WHAT IS REQUIRED
Copy out each line of the data that holds the string "thumb".

DATA FOR PROCESSING
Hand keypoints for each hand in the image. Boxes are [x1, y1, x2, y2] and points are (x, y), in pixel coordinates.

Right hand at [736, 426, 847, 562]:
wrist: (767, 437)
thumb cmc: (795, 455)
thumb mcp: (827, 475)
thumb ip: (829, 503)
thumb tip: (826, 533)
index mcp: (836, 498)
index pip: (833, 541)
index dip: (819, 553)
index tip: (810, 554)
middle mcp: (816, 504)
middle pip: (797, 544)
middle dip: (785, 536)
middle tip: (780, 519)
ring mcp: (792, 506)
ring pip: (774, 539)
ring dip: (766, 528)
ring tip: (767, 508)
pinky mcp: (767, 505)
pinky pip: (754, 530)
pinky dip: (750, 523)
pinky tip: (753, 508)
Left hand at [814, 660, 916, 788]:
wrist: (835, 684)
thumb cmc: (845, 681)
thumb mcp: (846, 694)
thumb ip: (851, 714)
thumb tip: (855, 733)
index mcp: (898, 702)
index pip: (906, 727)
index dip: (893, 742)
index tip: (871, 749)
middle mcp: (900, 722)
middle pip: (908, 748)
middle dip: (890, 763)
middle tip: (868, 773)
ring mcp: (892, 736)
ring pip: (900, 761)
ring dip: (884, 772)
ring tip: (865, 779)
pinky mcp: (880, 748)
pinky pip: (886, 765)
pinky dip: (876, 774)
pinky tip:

THE ANSWER
thumb cmc: (795, 455)
thumb mcp: (827, 475)
thumb ip: (829, 503)
thumb tip: (826, 533)
thumb cmc: (845, 681)
thumb mcp: (846, 694)
thumb ip: (851, 714)
thumb tip: (855, 733)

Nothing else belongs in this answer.